Check your understanding>
1. Set down, word for word, the passage of the clinical data management article between "Sponsors are informed" and "quality tolerance limits.", inclusive.
2. Answer these questions using the clinical data management article:
(a) Who authored the blog?
(b) For how long were the ICH GCP guidelines static before new terminology was introduced?
(c) What does the abbreviation CtQ stand for?
3. Extend the clinical data management article with new text that begins after its last sentence.

Document section>
-------
Adapting to Modern Clinical Data Management Methods Requires Cultural Changes | The Future of Clinical Data Management Series
This blog was authored by Nadia Bracken, Senior Engagement Consultant, Solutions Services/RBQM, Medidata.
In addition to process changes that must be implemented to adapt to modern clinical data management methods, cultural changes must also be managed. Teams need to adjust their thinking and priorities to their roles in the clinical trial paradigm. Although it can be tempting to merely state that all data must be reviewed and validated, it is better to communicate the positive results that come from adhering to the new guidance and recommendations that risk-based quality management monitoring, data governance, and technological solutions bring, such as the following:
- Early access to trial insights for mitigation
- Improved identification of safety issues
- Reduced review times for disparate data sources
- Decreased mundane manual activity through access to technology
- Faster cycle times from last patient’s last visit to a submission-ready database
Providing options that are adaptive with flexible “site” workflows and the ability to ingest data from various sources (i.e., telehealth, wearable devices) requires the analysis and restructuring of many clinical operations.
The increase in data from multiple sources means that data management processes have to be modernized from onsite data cleaning and monitoring by using intelligent and automated tools for remote monitoring, analysis, and the cleaning of data. The major shift required post-ICH E6 (R3) has been to conduct oversight activities and produce artifacts of documentation to show that the oversight was done.
After two decades of static guidelines for ICH GCP, new terminology has been introduced for risk identification and mitigation. Although it was clear that the risk-monitoring strategy would need to be adaptive, the ambiguity around how to operationalize this guidance led to industry working groups and toolkits for identifying Critical to Quality (CtQ) data and processes.
Sponsors are informed in the revision to identify risks to critical trial processes and data and to evaluate the identified risks against existing risk controls considering the likelihood of errors to occur. This evaluation is coupled with an assessment of both the extent to which errors will be detectable and the impact of such errors on human subject protection and the reliability of trial results. From there, clinical trial sponsors and CROs struggle to define meaningful risk indicators and prospectively identify quality tolerance limits.
-------
[Stored data entries]
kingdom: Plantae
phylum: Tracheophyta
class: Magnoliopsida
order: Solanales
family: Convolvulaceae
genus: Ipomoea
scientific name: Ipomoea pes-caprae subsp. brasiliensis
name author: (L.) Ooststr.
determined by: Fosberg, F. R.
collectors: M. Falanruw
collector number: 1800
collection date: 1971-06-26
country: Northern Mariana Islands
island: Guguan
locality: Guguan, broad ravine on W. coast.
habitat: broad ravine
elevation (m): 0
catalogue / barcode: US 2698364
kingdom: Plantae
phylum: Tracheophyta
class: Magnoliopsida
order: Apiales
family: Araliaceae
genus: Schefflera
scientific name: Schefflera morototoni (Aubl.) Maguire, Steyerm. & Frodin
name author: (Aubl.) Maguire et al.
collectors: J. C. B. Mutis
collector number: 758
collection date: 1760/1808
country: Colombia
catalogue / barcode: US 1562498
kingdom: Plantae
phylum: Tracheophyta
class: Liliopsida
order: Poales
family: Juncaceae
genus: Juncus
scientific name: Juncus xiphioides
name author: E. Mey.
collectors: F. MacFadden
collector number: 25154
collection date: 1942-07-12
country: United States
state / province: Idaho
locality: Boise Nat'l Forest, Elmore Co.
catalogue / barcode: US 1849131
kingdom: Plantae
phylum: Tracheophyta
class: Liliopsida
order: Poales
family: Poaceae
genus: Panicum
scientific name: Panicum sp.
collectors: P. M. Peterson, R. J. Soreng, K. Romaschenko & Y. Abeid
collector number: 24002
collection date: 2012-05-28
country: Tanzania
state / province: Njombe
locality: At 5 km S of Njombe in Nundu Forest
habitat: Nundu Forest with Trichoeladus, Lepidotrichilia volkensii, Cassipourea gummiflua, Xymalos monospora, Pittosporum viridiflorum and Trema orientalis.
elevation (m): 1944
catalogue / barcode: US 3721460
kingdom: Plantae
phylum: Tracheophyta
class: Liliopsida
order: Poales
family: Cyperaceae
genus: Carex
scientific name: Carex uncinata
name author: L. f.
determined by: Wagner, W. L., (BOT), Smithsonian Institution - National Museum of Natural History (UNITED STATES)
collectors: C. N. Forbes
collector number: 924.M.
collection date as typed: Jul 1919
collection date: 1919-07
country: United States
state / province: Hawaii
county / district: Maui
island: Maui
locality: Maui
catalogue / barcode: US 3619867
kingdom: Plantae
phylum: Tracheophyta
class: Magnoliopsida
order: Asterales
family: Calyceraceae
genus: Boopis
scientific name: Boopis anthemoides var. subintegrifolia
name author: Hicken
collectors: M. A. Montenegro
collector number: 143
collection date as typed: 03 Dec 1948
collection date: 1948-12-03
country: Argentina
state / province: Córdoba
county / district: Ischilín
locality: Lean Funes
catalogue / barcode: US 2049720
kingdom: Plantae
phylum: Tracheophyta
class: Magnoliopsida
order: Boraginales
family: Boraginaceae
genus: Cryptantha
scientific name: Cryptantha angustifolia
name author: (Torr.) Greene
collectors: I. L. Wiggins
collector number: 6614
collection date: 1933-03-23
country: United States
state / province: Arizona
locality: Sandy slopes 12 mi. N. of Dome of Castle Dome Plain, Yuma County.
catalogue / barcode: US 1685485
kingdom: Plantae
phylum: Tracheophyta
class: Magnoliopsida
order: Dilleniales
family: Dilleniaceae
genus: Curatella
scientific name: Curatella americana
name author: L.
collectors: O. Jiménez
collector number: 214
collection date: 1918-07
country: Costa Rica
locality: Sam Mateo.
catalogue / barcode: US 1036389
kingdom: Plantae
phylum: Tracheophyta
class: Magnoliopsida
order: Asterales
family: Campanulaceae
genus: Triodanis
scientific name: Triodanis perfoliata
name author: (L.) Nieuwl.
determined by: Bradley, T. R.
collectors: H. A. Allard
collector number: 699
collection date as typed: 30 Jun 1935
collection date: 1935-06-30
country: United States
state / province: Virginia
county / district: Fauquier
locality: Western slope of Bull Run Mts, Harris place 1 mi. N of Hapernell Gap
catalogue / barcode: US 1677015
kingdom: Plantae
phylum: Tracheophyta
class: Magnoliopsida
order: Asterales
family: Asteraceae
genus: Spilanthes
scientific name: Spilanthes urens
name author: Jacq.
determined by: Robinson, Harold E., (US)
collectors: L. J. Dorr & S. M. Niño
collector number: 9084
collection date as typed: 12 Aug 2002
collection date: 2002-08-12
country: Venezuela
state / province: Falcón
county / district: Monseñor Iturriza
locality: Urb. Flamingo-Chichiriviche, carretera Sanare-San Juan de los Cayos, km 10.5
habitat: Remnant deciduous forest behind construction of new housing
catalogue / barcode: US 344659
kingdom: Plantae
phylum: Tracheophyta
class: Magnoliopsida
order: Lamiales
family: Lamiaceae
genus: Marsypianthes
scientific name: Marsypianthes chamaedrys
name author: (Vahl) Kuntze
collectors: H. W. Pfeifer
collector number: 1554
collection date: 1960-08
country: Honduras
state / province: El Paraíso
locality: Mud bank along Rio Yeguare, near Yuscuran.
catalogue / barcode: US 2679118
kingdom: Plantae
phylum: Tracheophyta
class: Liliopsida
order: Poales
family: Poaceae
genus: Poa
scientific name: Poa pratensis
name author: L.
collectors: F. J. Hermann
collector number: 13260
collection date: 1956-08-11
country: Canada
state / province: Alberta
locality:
-------
Written responses>
1.
Sponsors are informed in the revision to identify risks to critical trial processes and data and to evaluate the identified risks against existing risk controls considering the likelihood of errors to occur. This evaluation is coupled with an assessment of both the extent to which errors will be detectable and the impact of such errors on human subject protection and the reliability of trial results. From there, clinical trial sponsors and CROs struggle to define meaningful risk indicators and prospectively identify quality tolerance limits.

2.
(a) Nadia Bracken, Senior Engagement Consultant, Solutions Services/RBQM, Medidata
(b) Two decades
(c) Critical to Quality

3.
Essential to the process is that early access to data is needed to mitigate trial risks. This paves the way for mitigations and other interventions contemporaneously as issues arise. Quite possibly the biggest barrier to industry adoption of ICH E6 (R3) is a demonstrable reluctance to operate with reduced source data verification. The COVID-19 pandemic necessitated more centralized statistical monitoring and less reliance on traditional source data verification. Importantly, nearly every global regulatory body that released COVID-19-specific guidance noted the importance of performing risk assessment activities.
ICH E6 (R3) is significant because it will address the reality of many disparate data sources in modern clinical trials and expand guidance to include the use of technology to ensure the quality of the trials. Notably, the updated guidance includes an emphasis on the design of oversight, indicating that a one-size-fits-all methodology will be inadequate. The draft version includes Annex 1 (addressing interventional clinical trials) and Annex 2 (providing any needed additional considerations for non-traditional, interventional clinical trials). The overarching principles document and Annex 1 are intended to replace the current ICH E6(R2), and ICH E6 (R3) clarifies that clinical trial teams are to design quality into the study protocol and processes. These activities should be applied during the early planning stages and across trial operations. R3 is supportive of an improved and more efficient approach to trial design and conduct.
Case Study: Cultural Change Related to Targeted Source Document Verification (TSDV) Implementation
A sponsor implemented Medidata Rave TSDV and rolled out a targeted approach to verify only critical data points defined by the study team. The sponsor tracked value metrics to look at time and cost savings derived from clinical research associates. While they verified only a subset of source data using the targeted, risk-based quality management approach, they were surprised to see virtually no change in SDV levels across their studies.